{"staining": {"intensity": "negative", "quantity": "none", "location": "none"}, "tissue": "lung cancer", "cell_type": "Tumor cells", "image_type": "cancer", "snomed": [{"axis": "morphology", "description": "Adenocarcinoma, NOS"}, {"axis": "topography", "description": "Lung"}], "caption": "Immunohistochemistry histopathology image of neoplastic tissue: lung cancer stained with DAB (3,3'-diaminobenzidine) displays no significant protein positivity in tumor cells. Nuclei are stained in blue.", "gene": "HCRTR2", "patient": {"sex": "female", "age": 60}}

==

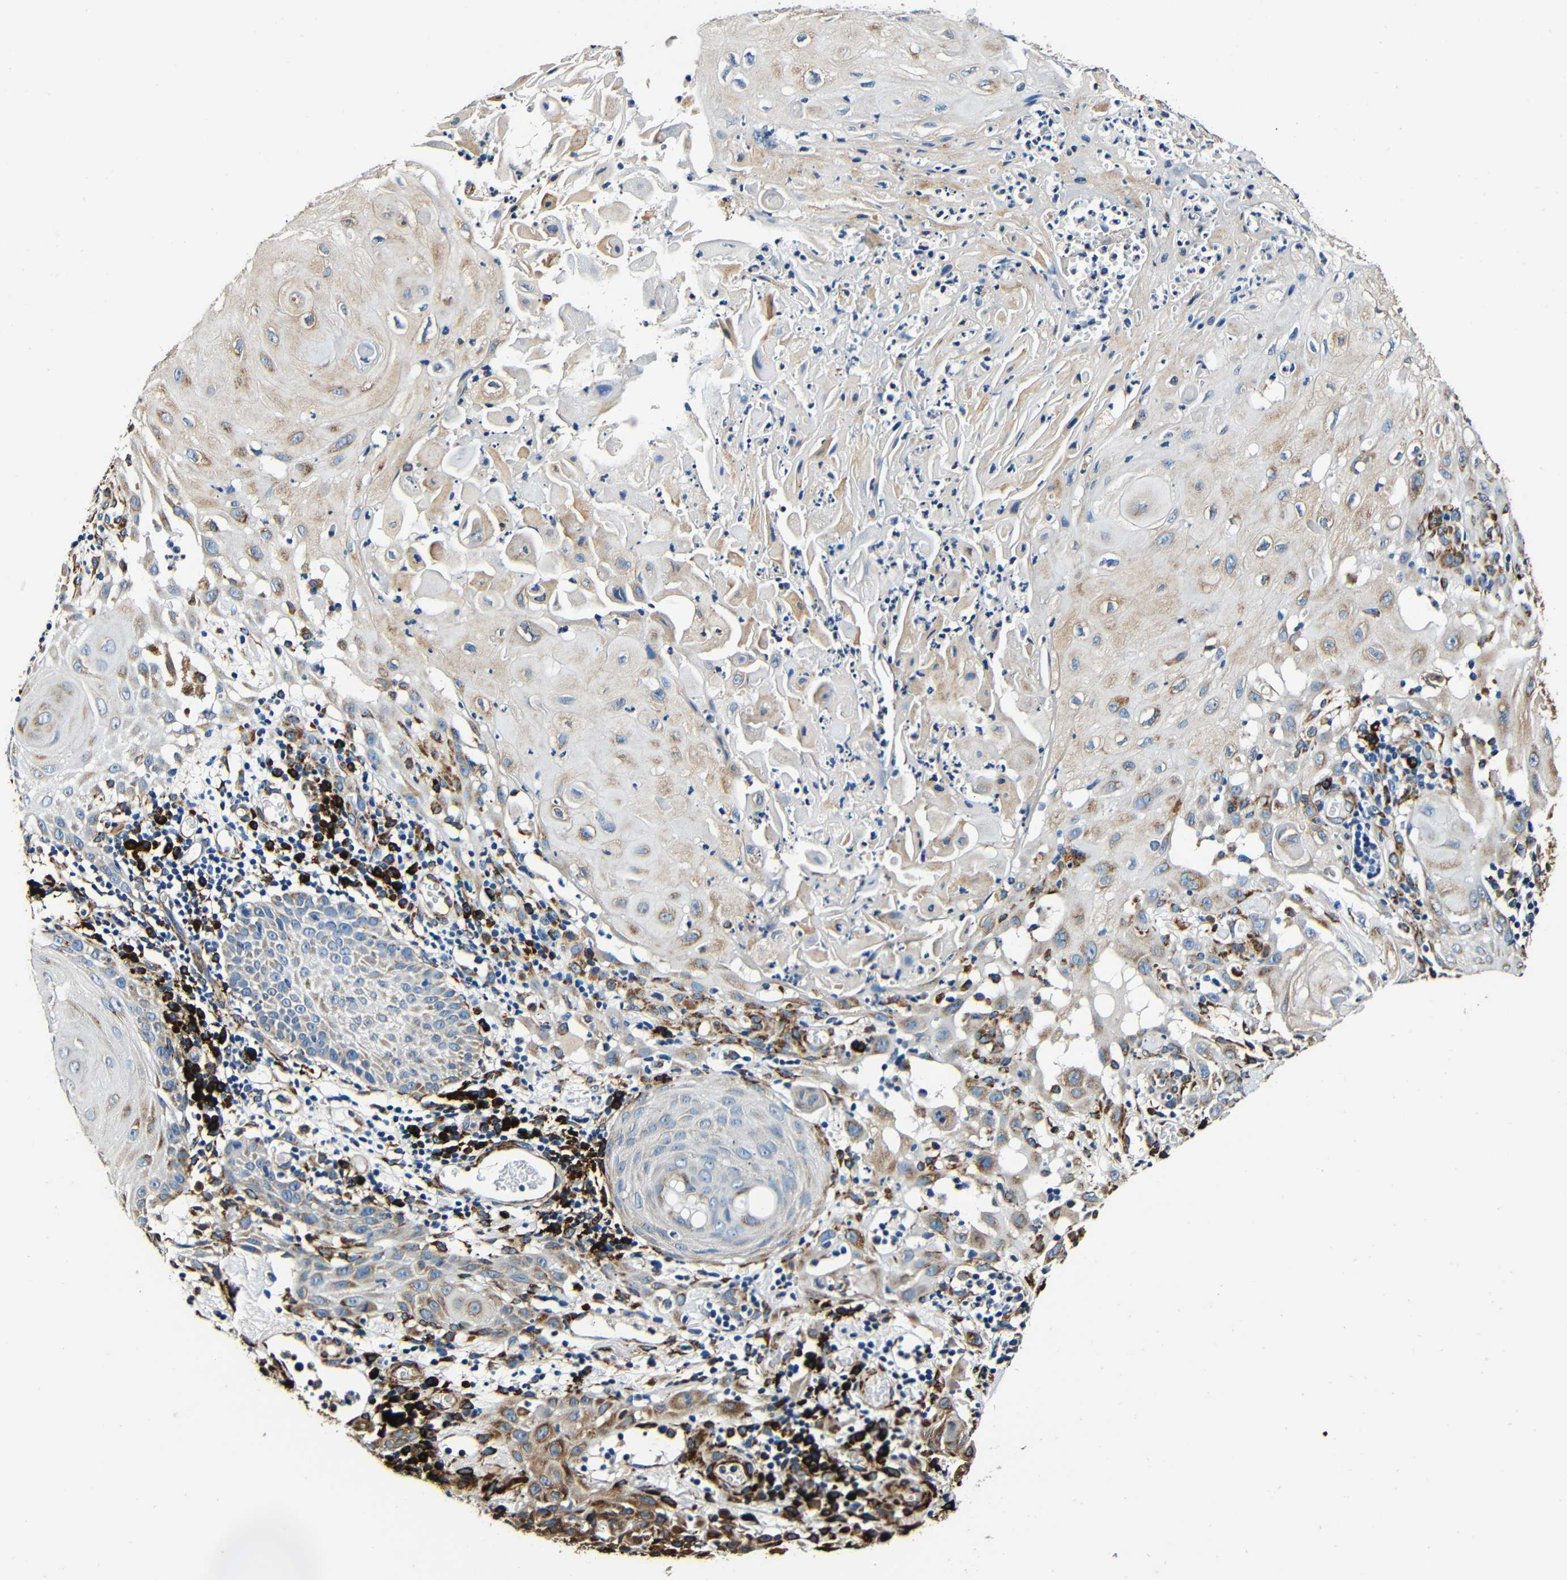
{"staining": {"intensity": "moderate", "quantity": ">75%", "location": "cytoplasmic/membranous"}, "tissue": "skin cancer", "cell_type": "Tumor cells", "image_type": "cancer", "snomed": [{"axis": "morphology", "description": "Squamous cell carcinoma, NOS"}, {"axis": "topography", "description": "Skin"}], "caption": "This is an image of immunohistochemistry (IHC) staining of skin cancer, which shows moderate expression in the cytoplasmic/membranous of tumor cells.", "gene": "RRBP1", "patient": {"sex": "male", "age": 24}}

==

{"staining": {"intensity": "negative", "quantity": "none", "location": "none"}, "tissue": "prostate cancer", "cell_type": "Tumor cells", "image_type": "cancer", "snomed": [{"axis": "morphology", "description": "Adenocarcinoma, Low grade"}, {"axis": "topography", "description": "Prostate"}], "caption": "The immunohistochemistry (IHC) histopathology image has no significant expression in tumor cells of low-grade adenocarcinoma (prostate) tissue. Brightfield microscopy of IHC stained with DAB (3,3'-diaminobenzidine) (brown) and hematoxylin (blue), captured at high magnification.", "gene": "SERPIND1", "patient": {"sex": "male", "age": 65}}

• Goal of the exercise
Lines holding "with" are the ones to copy; find all of them in the listing.

• Your solution
{"staining": {"intensity": "negative", "quantity": "none", "location": "none"}, "tissue": "lung cancer", "cell_type": "Tumor cells", "image_type": "cancer", "snomed": [{"axis": "morphology", "description": "Adenocarcinoma, NOS"}, {"axis": "topography", "description": "Lung"}], "caption": "Immunohistochemistry histopathology image of neoplastic tissue: lung cancer stained with DAB (3,3'-diaminobenzidine) displays no significant protein positivity in tumor cells. Nuclei are stained in blue.", "gene": "HCRTR2", "patient": {"sex": "female", "age": 60}}
{"staining": {"intensity": "negative", "quantity": "none", "location": "none"}, "tissue": "prostate cancer", "cell_type": "Tumor cells", "image_type": "cancer", "snomed": [{"axis": "morphology", "description": "Adenocarcinoma, Low grade"}, {"axis": "topography", "description": "Prostate"}], "caption": "The immunohistochemistry (IHC) histopathology image has no significant expression in tumor cells of low-grade adenocarcinoma (prostate) tissue. Brightfield microscopy of IHC stained with DAB (3,3'-diaminobenzidine) (brown) and hematoxylin (blue), captured at high magnification.", "gene": "SERPIND1", "patient": {"sex": "male", "age": 65}}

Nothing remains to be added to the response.